Instruction:
From the listing below, pull out every line where the string "APERTURE" appears.

Input:
--------------------------------

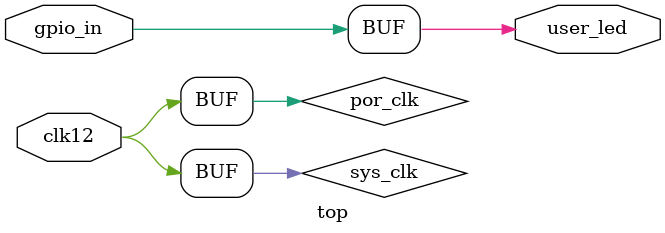
<source format=v>
/* Machine-generated using Migen */
module top(
	input gpio_in,
	output user_led,
	input clk12
);

wire sys_clk;
wire sys_rst;
wire por_clk;
reg int_rst = 1'd1;

// synthesis translate_off
reg dummy_s;
initial dummy_s <= 1'd0;
// synthesis translate_on

assign user_led = gpio_in;
assign sys_clk = clk12;
assign por_clk = clk12;
assign sys_rst = int_rst;

always @(posedge por_clk) begin
	int_rst <= 1'd0;
end

endmodule

</source>
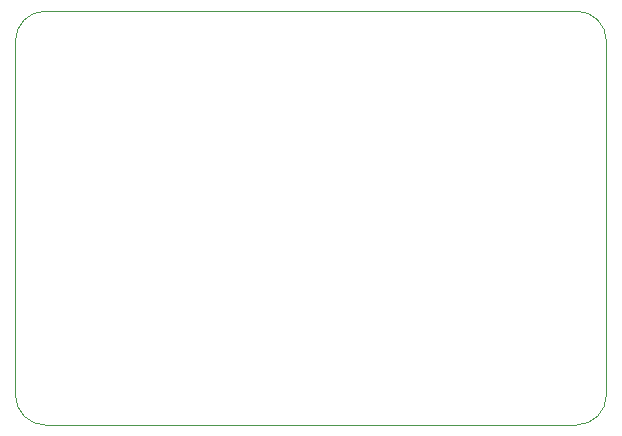
<source format=gbr>
G04 (created by PCBNEW (22-Jun-2014 BZR 4027)-stable) date Tue 12 Jul 2016 21:22:19 BST*
%MOIN*%
G04 Gerber Fmt 3.4, Leading zero omitted, Abs format*
%FSLAX34Y34*%
G01*
G70*
G90*
G04 APERTURE LIST*
%ADD10C,0.00590551*%
%ADD11C,0.00393701*%
G04 APERTURE END LIST*
G54D10*
G54D11*
X100200Y-68500D02*
X117900Y-68500D01*
X99200Y-81300D02*
X99200Y-69500D01*
X117900Y-82300D02*
X100200Y-82300D01*
X118900Y-69500D02*
X118900Y-81300D01*
X118900Y-69500D02*
G75*
G03X117900Y-68500I-1000J0D01*
G74*
G01*
X117900Y-82300D02*
G75*
G03X118900Y-81300I0J1000D01*
G74*
G01*
X99200Y-81300D02*
G75*
G03X100200Y-82300I1000J0D01*
G74*
G01*
X100200Y-68500D02*
G75*
G03X99200Y-69500I0J-1000D01*
G74*
G01*
M02*

</source>
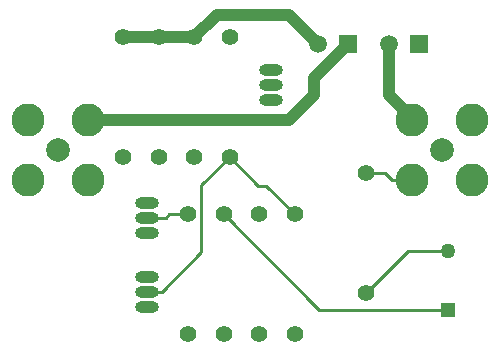
<source format=gbl>
G04*
G04 #@! TF.GenerationSoftware,Altium Limited,Altium Designer,23.1.1 (15)*
G04*
G04 Layer_Physical_Order=2*
G04 Layer_Color=16711680*
%FSLAX44Y44*%
%MOMM*%
G71*
G04*
G04 #@! TF.SameCoordinates,0DFFAB6A-596F-4881-A06D-93F658BA65A8*
G04*
G04*
G04 #@! TF.FilePolarity,Positive*
G04*
G01*
G75*
%ADD12C,0.2540*%
%ADD24C,1.0000*%
%ADD25C,2.0000*%
%ADD26C,2.8000*%
%ADD27C,1.4000*%
%ADD28R,1.2750X1.2750*%
%ADD29C,1.2750*%
%ADD30O,2.0000X1.0000*%
%ADD31O,2.0000X1.0000*%
%ADD32R,1.5000X1.5000*%
%ADD33C,1.5000*%
D12*
X347702Y144600D02*
X364600D01*
X325000Y150800D02*
X341502D01*
X347702Y144600D01*
X360800Y85000D02*
X395000D01*
X325000Y49200D02*
X360800Y85000D01*
X186054Y140254D02*
X210000Y164200D01*
X186054Y83552D02*
Y140254D01*
X152502Y50000D02*
X186054Y83552D01*
X140000Y50000D02*
X152502D01*
X240860Y139940D02*
X265000Y115800D01*
X234260Y139940D02*
X240860D01*
X210000Y164200D02*
X234260Y139940D01*
X205000Y115800D02*
X285800Y35000D01*
X395000D01*
X158928Y115800D02*
X175000D01*
X155828Y112700D02*
X158928Y115800D01*
X140000Y112700D02*
X155828D01*
D24*
X90400Y195400D02*
X260400D01*
X281547Y216547D01*
Y231147D01*
X310400Y260000D01*
X345000Y216812D02*
X364600Y197213D01*
X345000Y216812D02*
Y260000D01*
X364600Y195400D02*
Y197213D01*
X180000Y265800D02*
X199200Y285000D01*
X260000D01*
X285000Y260000D01*
X150000Y265800D02*
X180000D01*
X120000D02*
X150000D01*
D25*
X65000Y170000D02*
D03*
X390000D02*
D03*
D26*
X90400Y144600D02*
D03*
Y195400D02*
D03*
X39600D02*
D03*
Y144600D02*
D03*
X364600Y195400D02*
D03*
Y144600D02*
D03*
X415400D02*
D03*
Y195400D02*
D03*
D27*
X120000Y265800D02*
D03*
Y164200D02*
D03*
X150000D02*
D03*
Y265800D02*
D03*
X180000Y164200D02*
D03*
Y265800D02*
D03*
X210000Y164200D02*
D03*
Y265800D02*
D03*
X175000Y14200D02*
D03*
Y115800D02*
D03*
X235000Y14200D02*
D03*
Y115800D02*
D03*
X265000Y14200D02*
D03*
Y115800D02*
D03*
X325000Y150800D02*
D03*
Y49200D02*
D03*
X205000Y14200D02*
D03*
Y115800D02*
D03*
D28*
X395000Y35000D02*
D03*
D29*
Y85000D02*
D03*
D30*
X140000Y62700D02*
D03*
Y37300D02*
D03*
Y125400D02*
D03*
Y100000D02*
D03*
X245000Y212300D02*
D03*
Y237700D02*
D03*
D31*
X140000Y50000D02*
D03*
Y112700D02*
D03*
X245000Y225000D02*
D03*
D32*
X310400Y260000D02*
D03*
X370400D02*
D03*
D33*
X285000D02*
D03*
X345000D02*
D03*
M02*

</source>
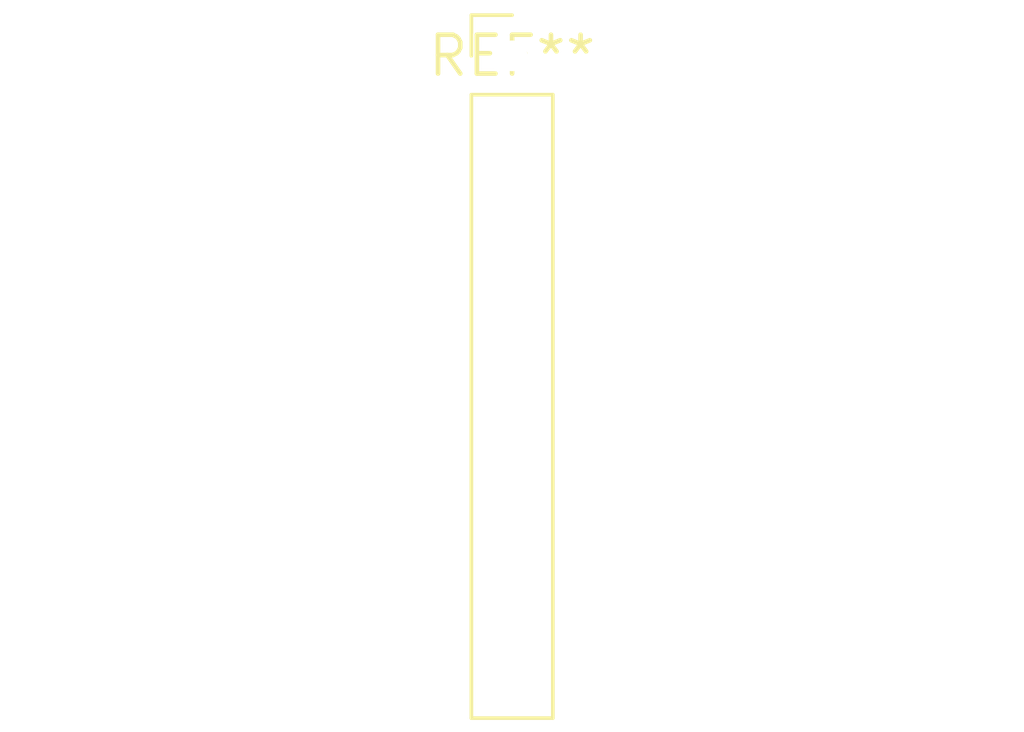
<source format=kicad_pcb>
(kicad_pcb (version 20240108) (generator pcbnew)

  (general
    (thickness 1.6)
  )

  (paper "A4")
  (layers
    (0 "F.Cu" signal)
    (31 "B.Cu" signal)
    (32 "B.Adhes" user "B.Adhesive")
    (33 "F.Adhes" user "F.Adhesive")
    (34 "B.Paste" user)
    (35 "F.Paste" user)
    (36 "B.SilkS" user "B.Silkscreen")
    (37 "F.SilkS" user "F.Silkscreen")
    (38 "B.Mask" user)
    (39 "F.Mask" user)
    (40 "Dwgs.User" user "User.Drawings")
    (41 "Cmts.User" user "User.Comments")
    (42 "Eco1.User" user "User.Eco1")
    (43 "Eco2.User" user "User.Eco2")
    (44 "Edge.Cuts" user)
    (45 "Margin" user)
    (46 "B.CrtYd" user "B.Courtyard")
    (47 "F.CrtYd" user "F.Courtyard")
    (48 "B.Fab" user)
    (49 "F.Fab" user)
    (50 "User.1" user)
    (51 "User.2" user)
    (52 "User.3" user)
    (53 "User.4" user)
    (54 "User.5" user)
    (55 "User.6" user)
    (56 "User.7" user)
    (57 "User.8" user)
    (58 "User.9" user)
  )

  (setup
    (pad_to_mask_clearance 0)
    (pcbplotparams
      (layerselection 0x00010fc_ffffffff)
      (plot_on_all_layers_selection 0x0000000_00000000)
      (disableapertmacros false)
      (usegerberextensions false)
      (usegerberattributes false)
      (usegerberadvancedattributes false)
      (creategerberjobfile false)
      (dashed_line_dash_ratio 12.000000)
      (dashed_line_gap_ratio 3.000000)
      (svgprecision 4)
      (plotframeref false)
      (viasonmask false)
      (mode 1)
      (useauxorigin false)
      (hpglpennumber 1)
      (hpglpenspeed 20)
      (hpglpendiameter 15.000000)
      (dxfpolygonmode false)
      (dxfimperialunits false)
      (dxfusepcbnewfont false)
      (psnegative false)
      (psa4output false)
      (plotreference false)
      (plotvalue false)
      (plotinvisibletext false)
      (sketchpadsonfab false)
      (subtractmaskfromsilk false)
      (outputformat 1)
      (mirror false)
      (drillshape 1)
      (scaleselection 1)
      (outputdirectory "")
    )
  )

  (net 0 "")

  (footprint "PinHeader_1x09_P2.54mm_Vertical" (layer "F.Cu") (at 0 0))

)

</source>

--------------------------------

Output below:
G04 APERTURE LIST*
G04 APERTURE END LIST*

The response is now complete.